HKU Engineering Team Unveils Self-Protecting Catalyst Advancing Durable And Affordable Green Hydrogen

An international research team led by Professor Philip C.Y. Chow at The University of Hong Kong (HKU) has unveiled a new catalyst that overcomes a major challenge in producing green hydrogen at scale. This innovation makes the process of producing oxygen efficiently and reliably in the harsh acidic environment used by today’s most promising industrial electrolysers.
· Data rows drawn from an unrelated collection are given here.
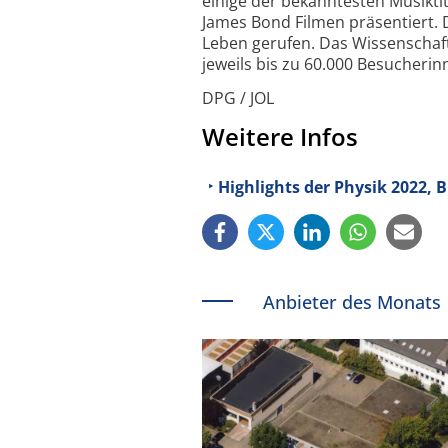
einige der bekann­testen Musiktit
James Bond Filmen präsentiert. 
Leben gerufen. Das Wissenschaft
jeweils bis zu 60.000 Besucheri
DPG / JOL
Weitere Infos
Highlights der Physik 2022,
Anbieter des Monats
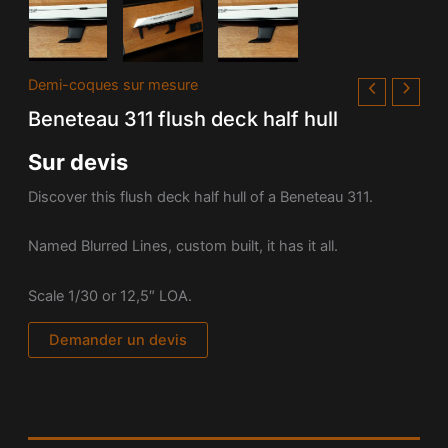
Demi-coques sur mesure
Beneteau 311 flush deck half hull
Sur devis
Discover this flush deck half hull of a Beneteau 311.
Named Blurred Lines, custom built, it has it all.
Scale
1/30 or 12,5″ LOA.
Demander un devis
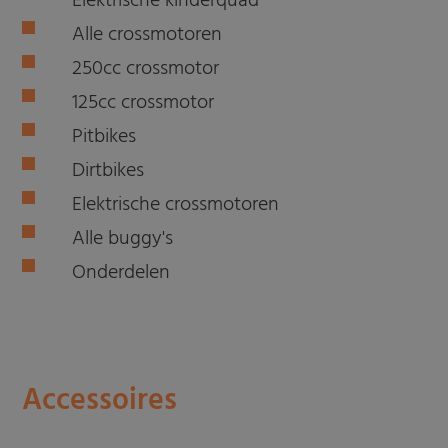
Elektrische kinderquad
Alle crossmotoren
250cc crossmotor
125cc crossmotor
Pitbikes
Dirtbikes
Elektrische crossmotoren
Alle buggy's
Onderdelen
Accessoires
Green hydrogen is seen as a clean fuel that can help reduce carbon emissions across industries like steelmaking, chemical production, long-distance transportation, and seasonal energy storage. Proton exchange membrane (PEM) electrolysers are preferred for their compact design and rapid response, but they operate in acidic conditions that are exceptionally demanding on the oxygen evolution reaction (OER) catalyst. Currently, the best catalysts use rare and expensive metals like iridium. Alternative materials often break down quickly, making green hydrogen too expensive for widespread use. Finding a catalyst that’s both durable and affordable is crucial for scaling up green hydrogen production.

The research team’s solution is a new catalyst made with single atoms of ruthenium (a platinum-group metal) spread across tiny particles of manganese oxybromide (Mn7.5O10Br3), also known as Ru‑MOB. During operation, the catalyst “self-adjusts” its surface, forming a thin protective layer of modified manganese dioxide (γ‑MnO2). This dynamic layer acts like a skin that shields the catalyst from damage while remaining highly active, allowing it to produce oxygen efficiently and stay stable over time.

Using advanced testing techniques and computer simulations, the researchers showed that this self‑formed layer guides the chemical reactions down a safer, more efficient pathway. It favours the formation of oxygen directly from water, while preventing destructive reactions that can damage the catalyst.

In laboratory tests, the Ru‑MOB catalyst required only a small extra voltage—just 208.3 millivolts—to produce hydrogen efficiently at a typical current density. It also demonstrated exceptional durability, running for more than 1,400 hours at a standard operating level without significant degradation, and over 200 hours at higher current levels. This combination of high efficiency and long-lasting performance in acidic conditions, while using a minimal amount of ruthenium, is a major step toward making affordable, reliable green hydrogen a reality.

Beyond these impressive performance results, the study offers a powerful blueprint for designing durable catalysts: using a self-reconstructing mechanism and single‑atom tuning to regulate the reactions happen and protect the catalyst during operation.

Professor Philip Chow commented, “This approach can guide the development of the next-generation materials for clean hydrogen and other electrochemical processes, accelerating the adoption of green energy solutions across industries such as shipping, aviation, power grids, and long‑term energy storage.”